Traveling through my beloved former hometown of Minneapolis recently, I was appalled to pick up the Star Tribune and find an Opinion Exchange section cover article about missing conservatives in academia ("Higher ed leans left. But why? And so what?" Jan. 29). Such claims are based on a misunderstanding of human personality. Though people might like to label themselves as "conservative" or "liberal," every individual has attitudes and behaviors that fall outside these labels. Even at the group level, this type of categorizing is a fallacy. For example, check out American Catholics. How many label themselves as conservative and yet, against the authority of their church, use birth control?It is clear that academia is not missing conservative views. You can see this when you examine the nature of conservatism according to some of its elements -- like hierarchy, especially in terms of gender and outgroups, and its negative view of human nature.

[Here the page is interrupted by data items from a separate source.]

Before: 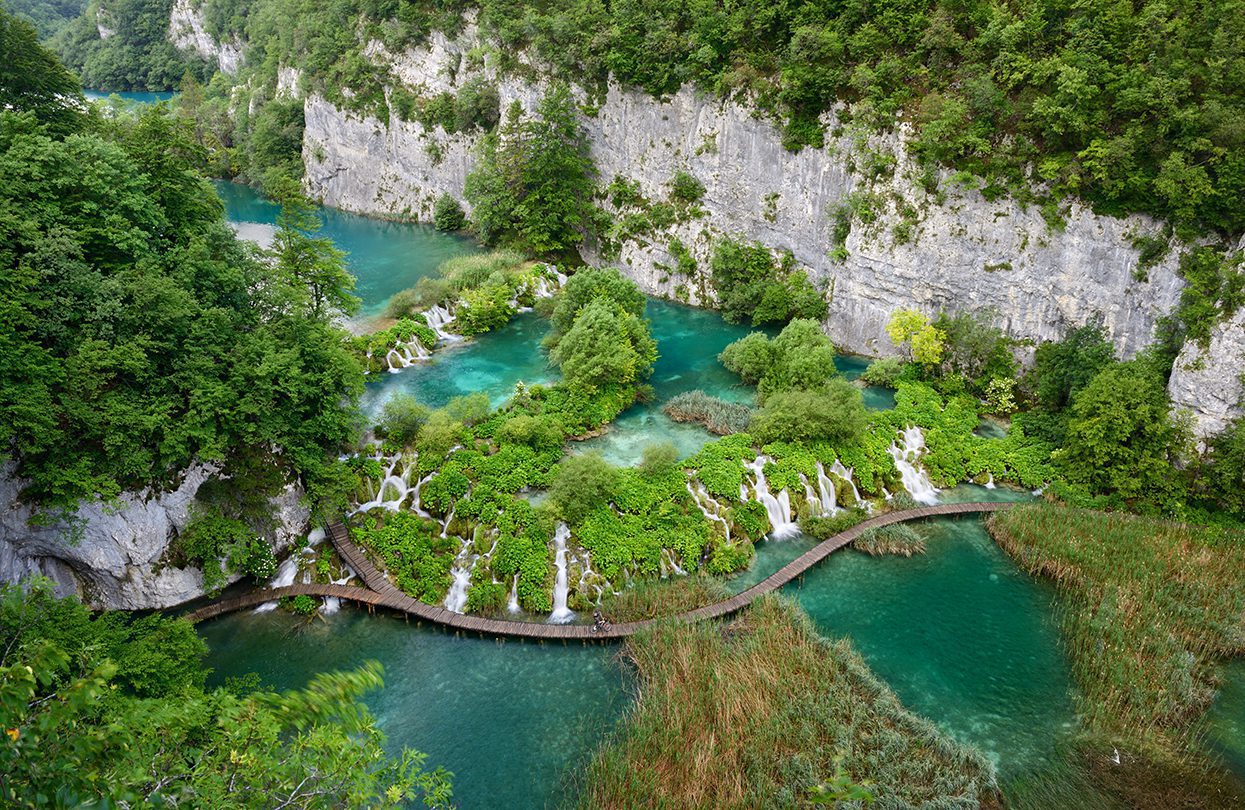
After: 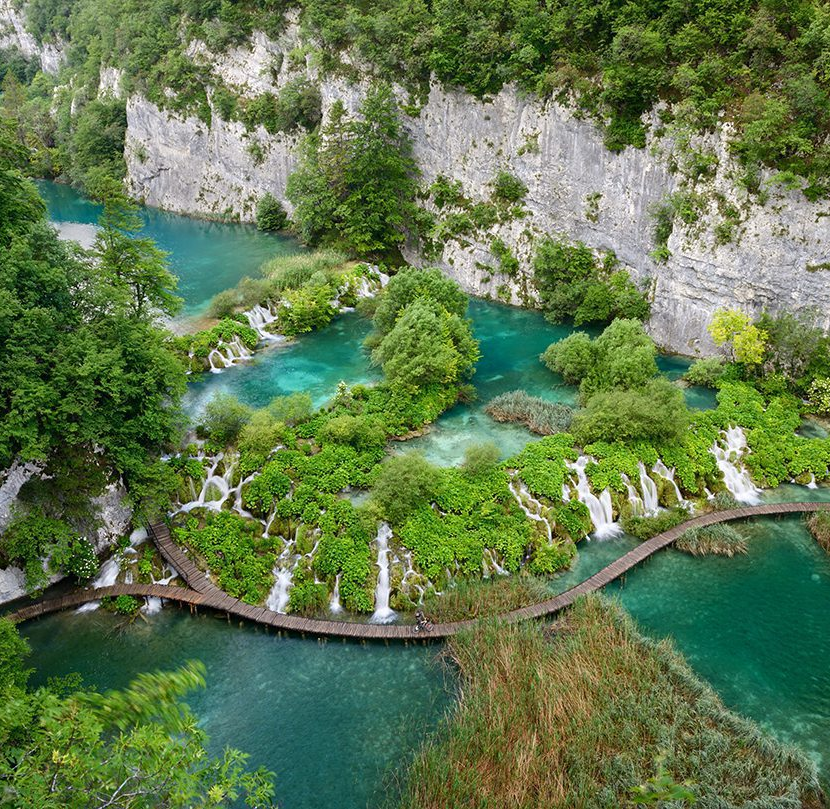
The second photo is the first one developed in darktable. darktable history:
crop and rotate: left 14.345%, right 18.982%
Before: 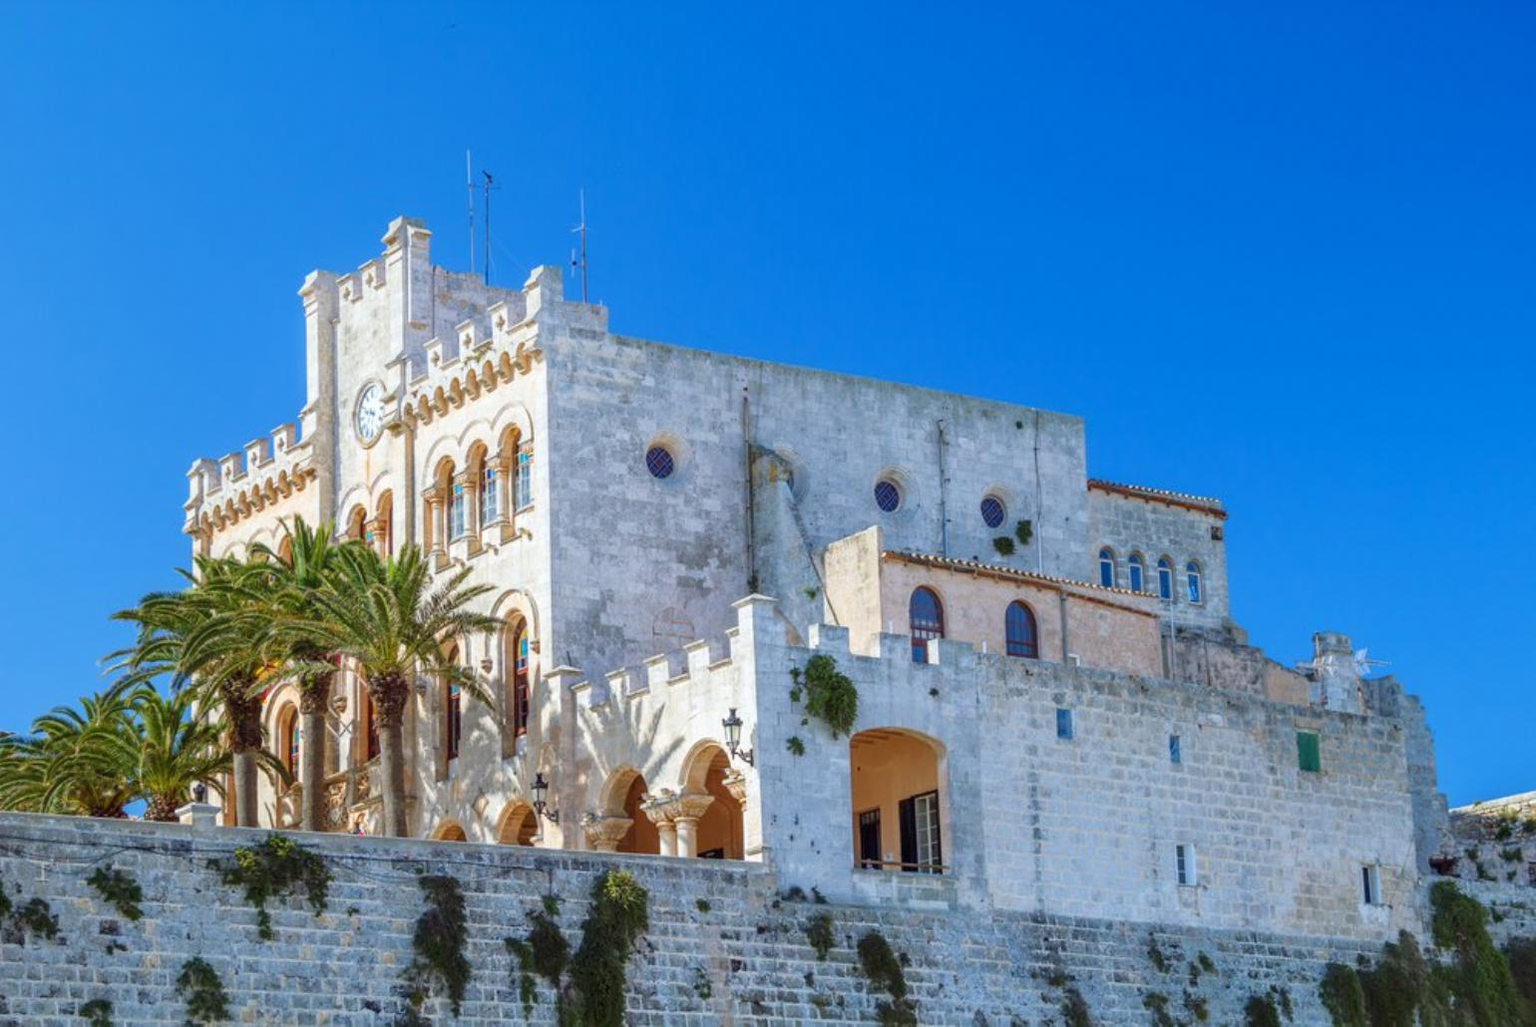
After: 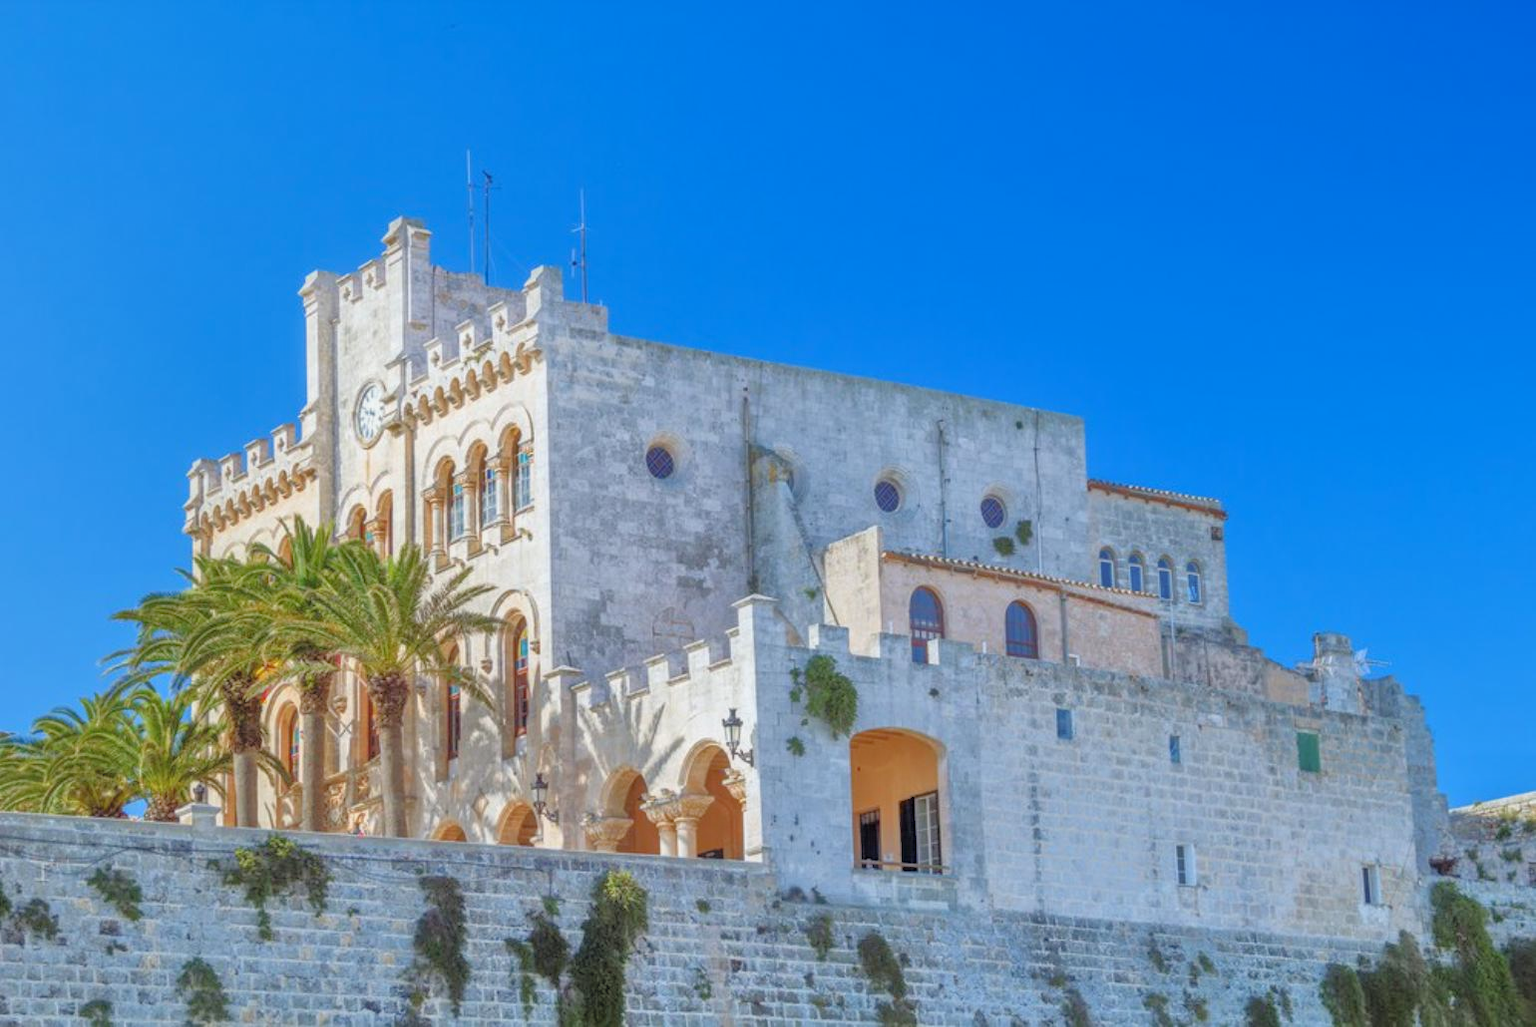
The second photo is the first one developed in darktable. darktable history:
local contrast: on, module defaults
shadows and highlights: radius 108.52, shadows 23.73, highlights -59.32, low approximation 0.01, soften with gaussian
tone equalizer: -7 EV 0.15 EV, -6 EV 0.6 EV, -5 EV 1.15 EV, -4 EV 1.33 EV, -3 EV 1.15 EV, -2 EV 0.6 EV, -1 EV 0.15 EV, mask exposure compensation -0.5 EV
contrast equalizer: octaves 7, y [[0.6 ×6], [0.55 ×6], [0 ×6], [0 ×6], [0 ×6]], mix -1
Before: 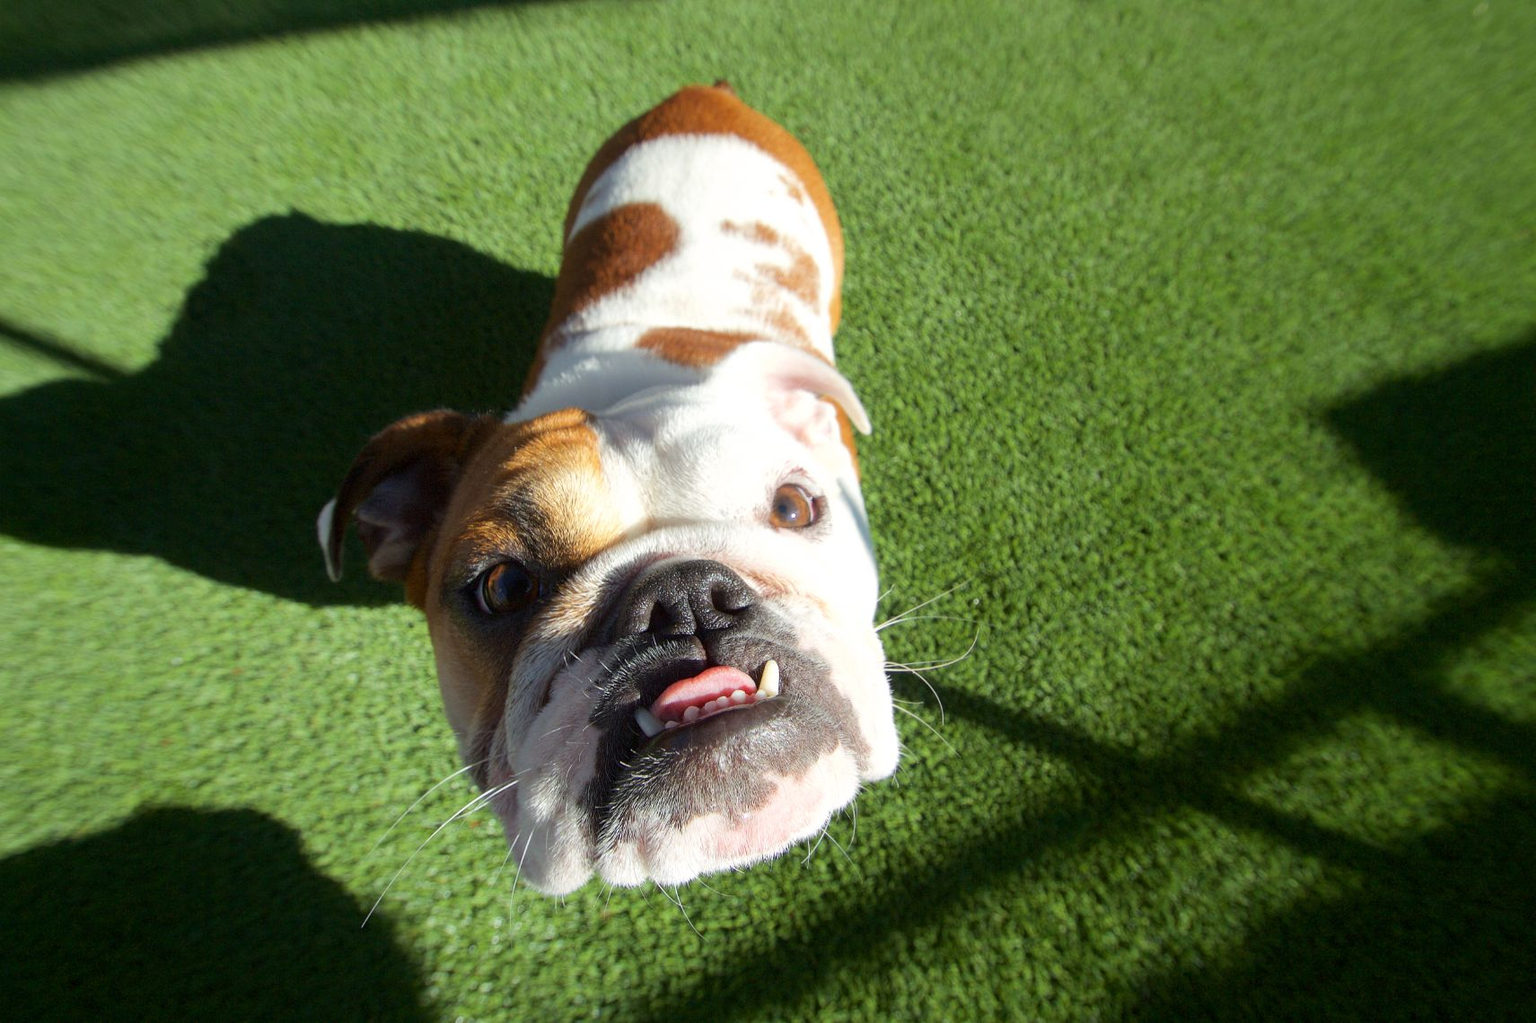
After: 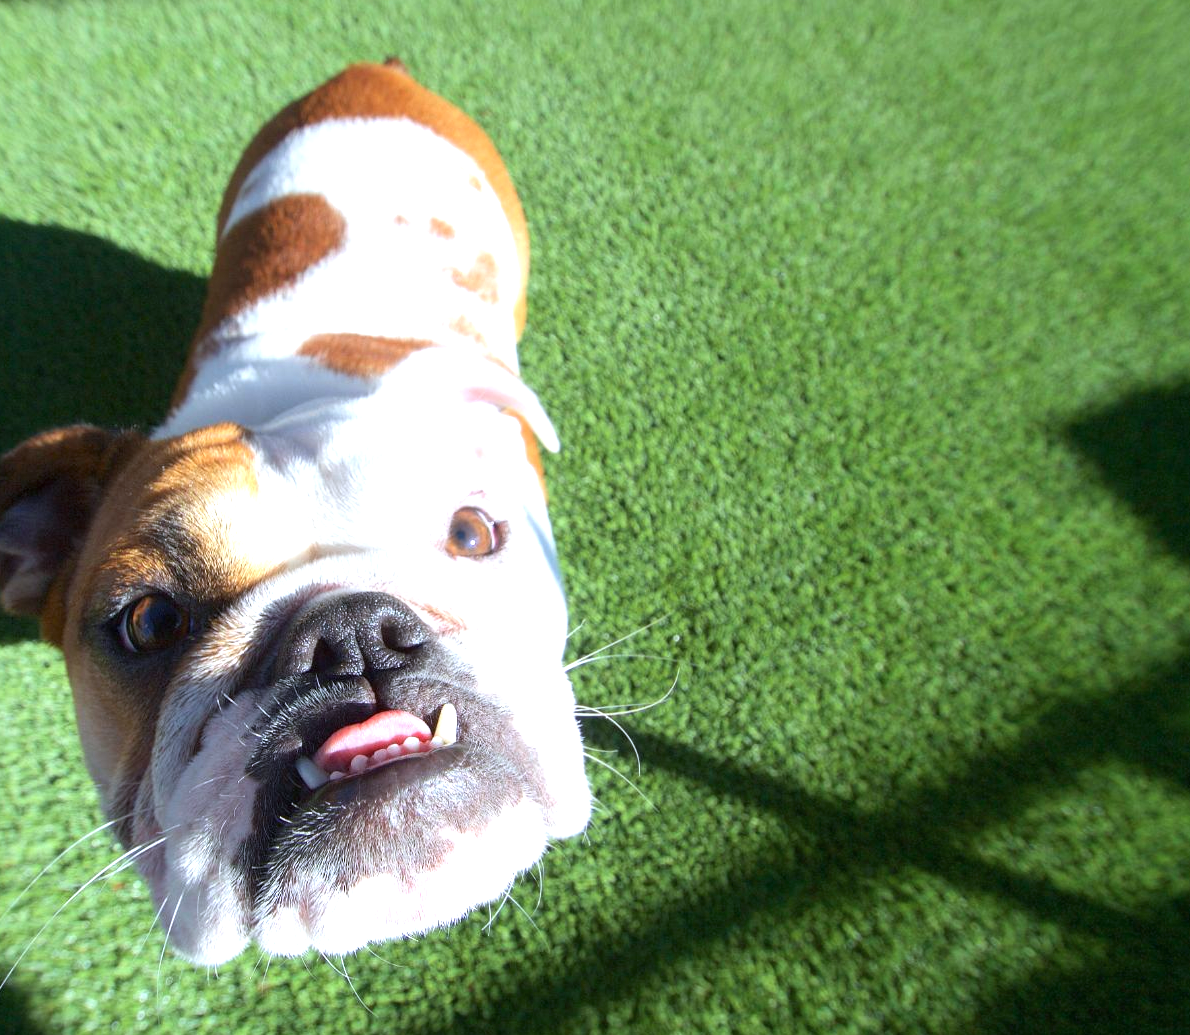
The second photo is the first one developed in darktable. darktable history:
crop and rotate: left 24.034%, top 2.838%, right 6.406%, bottom 6.299%
exposure: black level correction 0, exposure 0.7 EV, compensate exposure bias true, compensate highlight preservation false
color calibration: illuminant as shot in camera, x 0.37, y 0.382, temperature 4313.32 K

Christian conservatism is correlated with the belief that women should defer to the authority of the males around them and should not take up leadership positions. Academia has this covered!

Women continue to be treated as second-class citizens in support, promotion, pay, health care and leadership roles in all areas of academia. Such cultural conservatism has been the bedrock of many a university. To argue for more conservative viewpoints in academia is to go backward for women's equal treatment.

According to some social conservatives, minorities should know their place and defer to whites (note Newt Gingrich's campaign rhetoric). No problem in academia there, either. Very few African- Americans, American Indians and Latinos ever earn a Ph.D., let alone land an academic job.

A negative view of human nature pervades U.S. society generally, showing a conservative bias. We don't blink an eye at the widespread violence in media and neighborhoods (it's just humans being humans). In contrast, understanding how human nature is malleable would bring about social changes to ensure that children have supportive environments for optimal development instead of blaming everything on a "lack of personal responsibility." Lack of self-control, aggressiveness and antisocial behavior has much more to do with parenting than any inherited characteristic.

I could go on. We are not missing conservative perspectives in academia, but there may be some that are less common. For example, there are likely a smaller percentage of academics with blind patriotism ("love it or leave it"), which is correlated with social conservatism, because more education and world travel leads to a greater appreciation of alternative perspectives and puts one's own culture in a larger context.

The conservative viewpoints that truly may be missing in academia are indigenous ones. Conservatism is about conserving, preserving well-honored traditions; indigenous peoples did just that. Indigenous thought and life (particularly simple societies of small-band foragers) generally is more holistic, relationally focused and contextually aware with long-term sensibilities. It is rooted in a "right-brain" orientation rather than the typically "left-brain" orientation of detached manipulation of variables and people. The indigenous viewpoint is oriented to cooperation, not competition; to sharing, not hoarding; to justice and autonomy for all, not just for some.

The indigenous mind-set is one that lived sustainably all over the world for tens of thousands of years including in North America, until Europeans systematically destroyed the habitats and societies of American Indians.

As we face the precipice of global catastrophes of overpopulation, environmental degradation and climate change, shouldn't we rather seek out these sustainable modes of thought and living that perhaps could get us out of this mess? Paying attention to white guys whining about not being dominant is a triviality we cannot afford.

Darcia Narvaez, formerly at the University of Minnesota, is a psychology professor at the University of Notre Dame.